Requirement 1: Please set out these records as a numbered list, starting with the line with "Conventions: OpenCV camera" and going on through the line with "0.015333, 0.823642, 0.379423]]". Skip blank lines and leave the pictures out.

Extract provided:
36. In the matter of the D, E and F Trusts [2016] JRC 166C, is another case in which a risk of tax exposure
has been held to be sufficient to support a finding of a mistake. It was said at paragraph 24:
“… he believed that in
making the transfers to the trusts in that form he was not only achieving the
U.S. tax objectives but also nullifying any risk which arose under the Swiss
Tax issue. In fact he was wrong
because with the trusts in the form they are, there is a risk of a substantial
U.S. estate tax charge. The mistake
was accordingly one which relates to the fiscal consequences or advantages of
the transfer. …”
37. The Court further stated at paragraph 27(i):
“Although the risk may be
thought to be far from certain of coming to pass … the potential tax bill
for their estates is huge.”
38. Accordingly, for the Court to conclude that a
mistake has been made, it is sufficient that the mistake has led to a risk of a
serious adverse tax consequence, even if it is far from certain whether that
risk will actually come to pass.
Would the Settlor not have entered into the transaction
but for the mistake?
39. This is a purely factual question. The Settlor’s evidence is that if
he had received the right advice as to the nature of the risk, and the level of
the risk involved, he would have absolutely not have entered into the transaction. The evidence suggests that the Settlor
was a careful man, who sought to pay what he believed were the best advisers
available for the best advice.
There is no reason at all to think that he would not have followed that
advice, had it properly identified the nature and level of the risk.
40. This is not a case where the Settlor was
entering into an artificial scheme to save large amounts of tax. The Trusts were relatively
straightforward structures. Mr Akin
describes the creation of the Trusts as a sophisticated but neither artificial
nor aggressive response to the revised statutory regime and points out that if
the application is successful, the Settlor will be exposed to tax on the income
and gains realised by the Trustees since the start of the Trusts, as having
been his income and gains.
41. We conclude, therefore, that the Settlor would
not have created the Trusts “but for” the mistake.
Was the mistake of so serious a character as to render it
unjust on the part of the donee to retain the
property?
42. In the case of In the matter of the G Trust at
paragraphs 17-22, the Court considered this third test which the Court must
apply, and made the following observations:
(i)

Requirement 2: Copy the passage of the trusts judgment starting with "38. Accordingly, for" and going on through "of the risk.", renaming every "Settlor" as "Grantor".

Material provided:
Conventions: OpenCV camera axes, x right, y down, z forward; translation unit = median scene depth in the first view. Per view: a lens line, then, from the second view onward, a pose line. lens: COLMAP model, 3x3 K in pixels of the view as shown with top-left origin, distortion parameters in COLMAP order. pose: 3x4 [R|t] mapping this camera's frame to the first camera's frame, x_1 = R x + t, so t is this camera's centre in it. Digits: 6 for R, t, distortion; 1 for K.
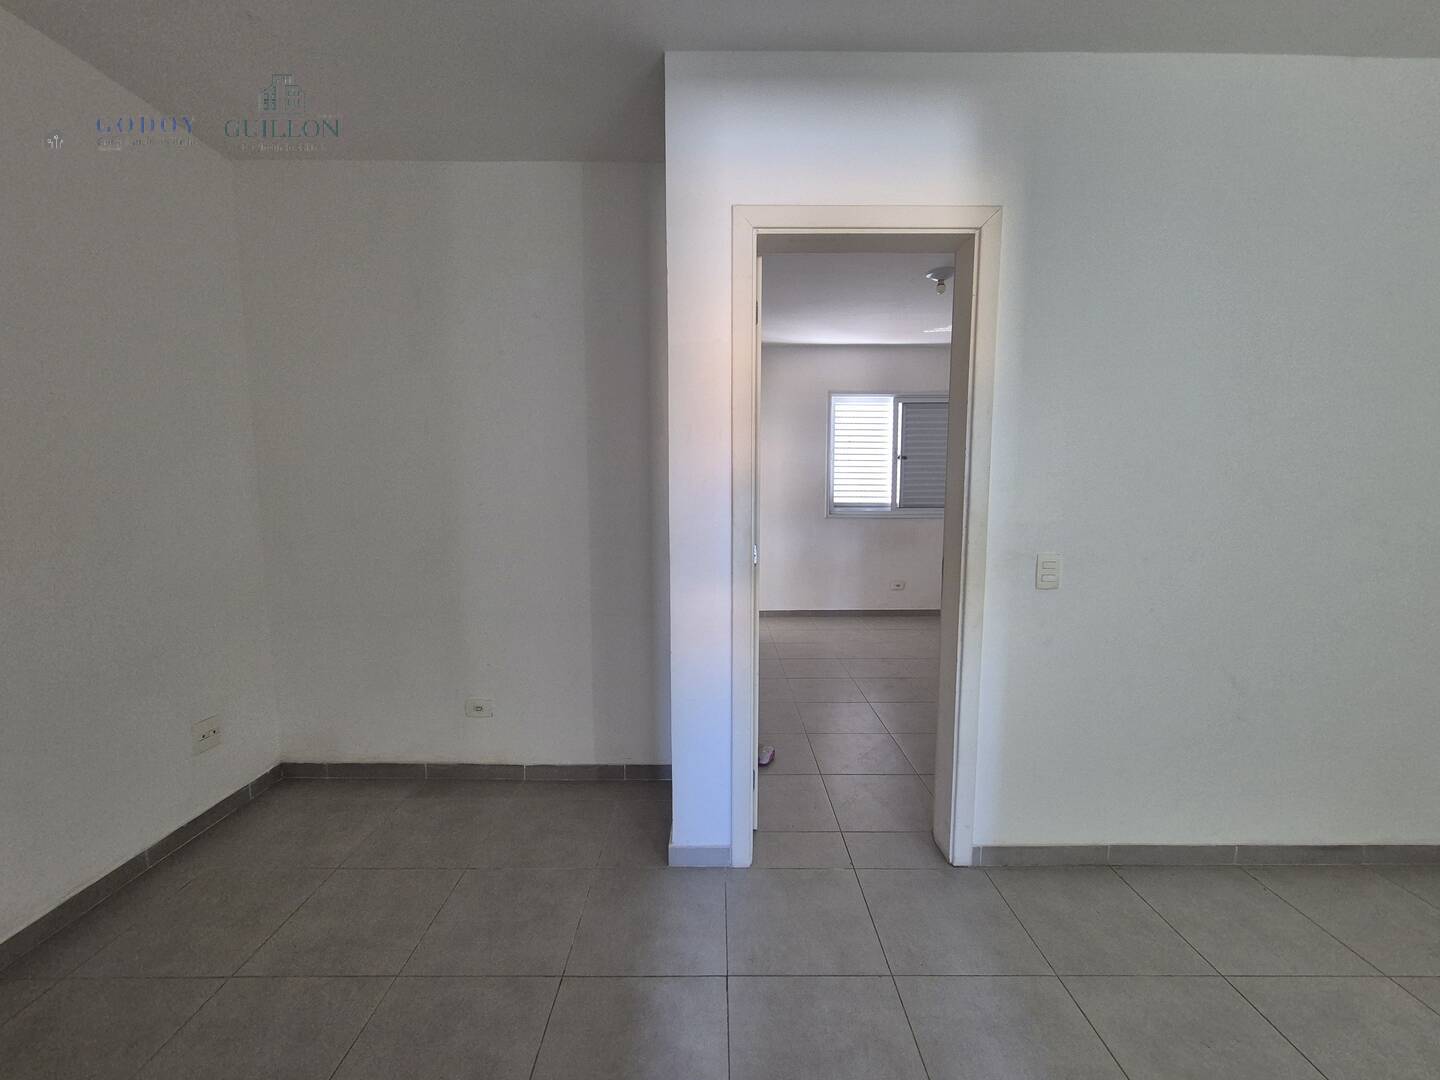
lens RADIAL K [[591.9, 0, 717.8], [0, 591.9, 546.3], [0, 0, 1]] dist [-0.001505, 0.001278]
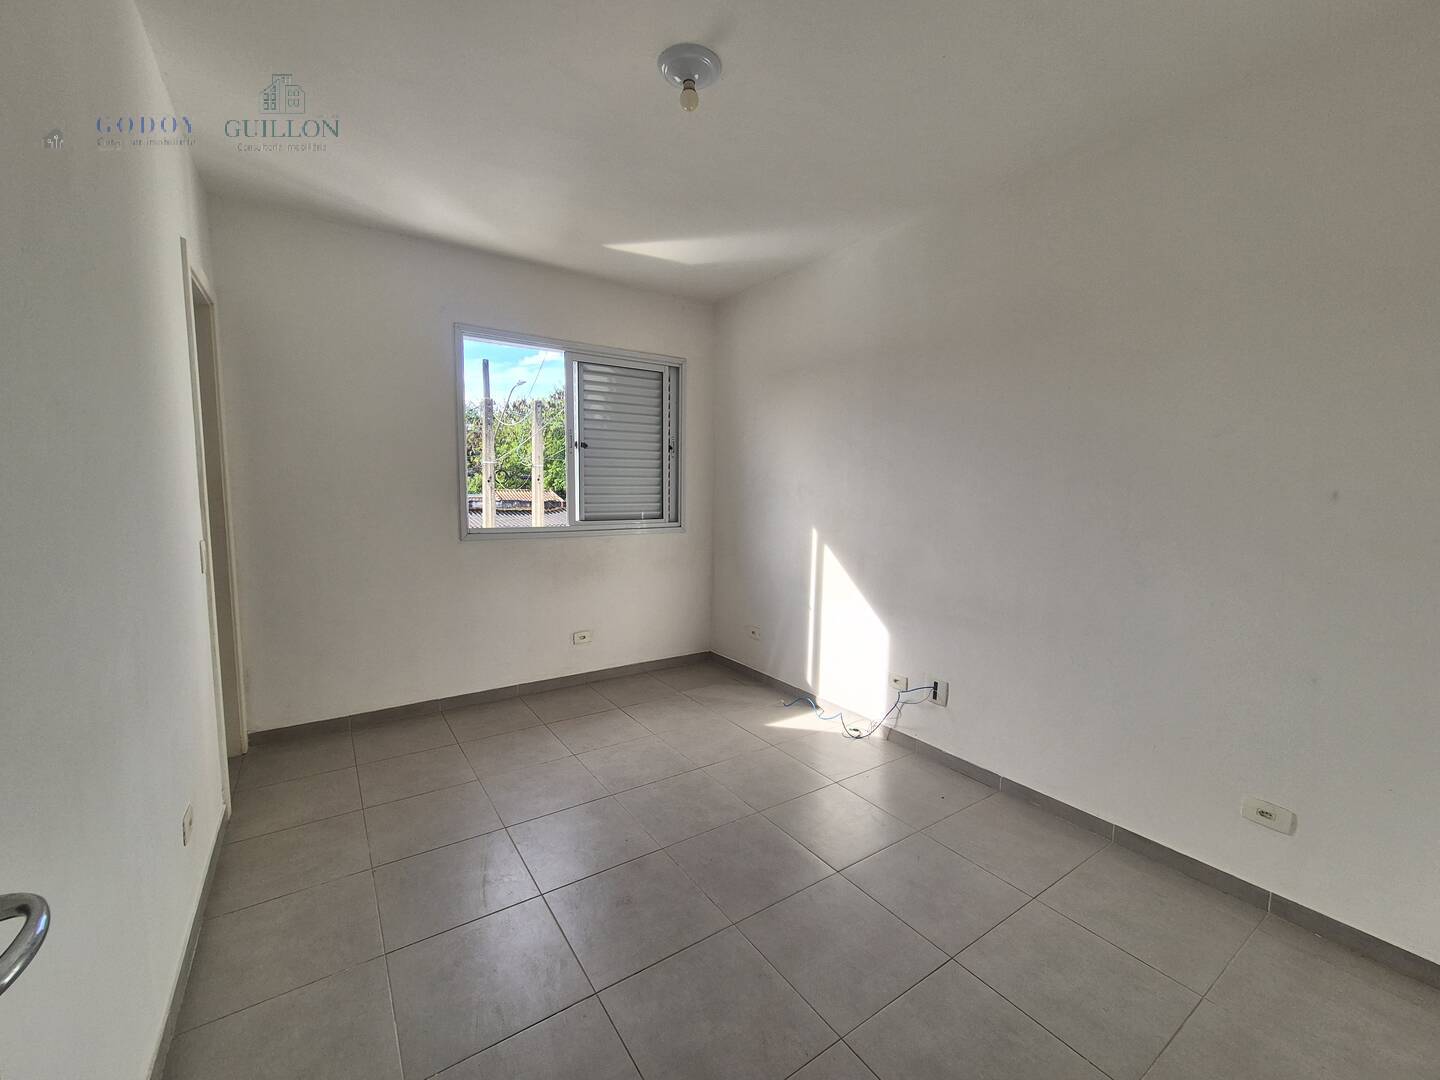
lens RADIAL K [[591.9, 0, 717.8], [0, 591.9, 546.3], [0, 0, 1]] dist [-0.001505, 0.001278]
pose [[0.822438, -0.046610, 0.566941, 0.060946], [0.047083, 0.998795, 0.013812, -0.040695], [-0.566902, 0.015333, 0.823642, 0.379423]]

---

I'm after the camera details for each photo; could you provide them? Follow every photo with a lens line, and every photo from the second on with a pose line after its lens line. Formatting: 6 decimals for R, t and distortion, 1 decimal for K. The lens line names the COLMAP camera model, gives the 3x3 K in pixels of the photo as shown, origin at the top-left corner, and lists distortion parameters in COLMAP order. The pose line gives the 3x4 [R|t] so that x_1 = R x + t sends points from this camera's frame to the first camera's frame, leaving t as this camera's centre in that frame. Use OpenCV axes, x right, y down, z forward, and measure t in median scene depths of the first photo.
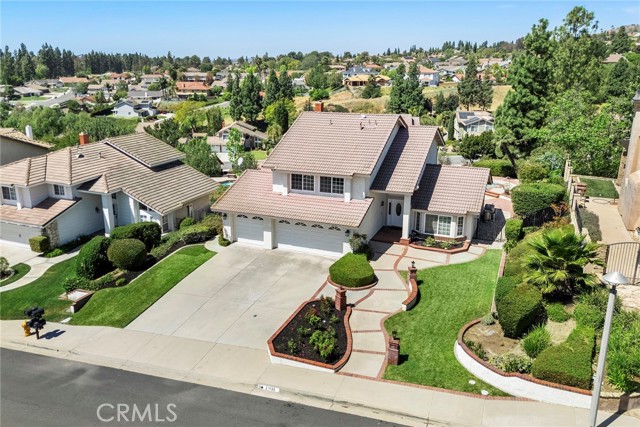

Exercise output 1:
1. Conventions: OpenCV camera axes, x right, y down, z forward; translation unit = median scene depth in the first view. Per view: a lens line, then, from the second view onward, a pose line. lens: COLMAP model, 3x3 K in pixels of the view as shown with top-left origin, distortion parameters in COLMAP order. pose: 3x4 [R|t] mapping this camera's frame to the first camera's frame, x_1 = R x + t, so t is this camera's centre in it. Digits: 6 for R, t, distortion; 1 for K.
2. lens RADIAL K [[591.9, 0, 717.8], [0, 591.9, 546.3], [0, 0, 1]] dist [-0.001505, 0.001278]
3. lens RADIAL K [[591.9, 0, 717.8], [0, 591.9, 546.3], [0, 0, 1]] dist [-0.001505, 0.001278]
4. pose [[0.822438, -0.046610, 0.566941, 0.060946], [0.047083, 0.998795, 0.013812, -0.040695], [-0.566902, 0.015333, 0.823642, 0.379423]]

Exercise output 2:
38. Accordingly, for the Court to conclude that a
mistake has been made, it is sufficient that the mistake has led to a risk of a
serious adverse tax consequence, even if it is far from certain whether that
risk will actually come to pass.
Would the Grantor not have entered into the transaction
but for the mistake?
39. This is a purely factual question. The Grantor’s evidence is that if
he had received the right advice as to the nature of the risk, and the level of
the risk involved, he would have absolutely not have entered into the transaction. The evidence suggests that the Grantor
was a careful man, who sought to pay what he believed were the best advisers
available for the best advice.
There is no reason at all to think that he would not have followed that
advice, had it properly identified the nature and level of the risk.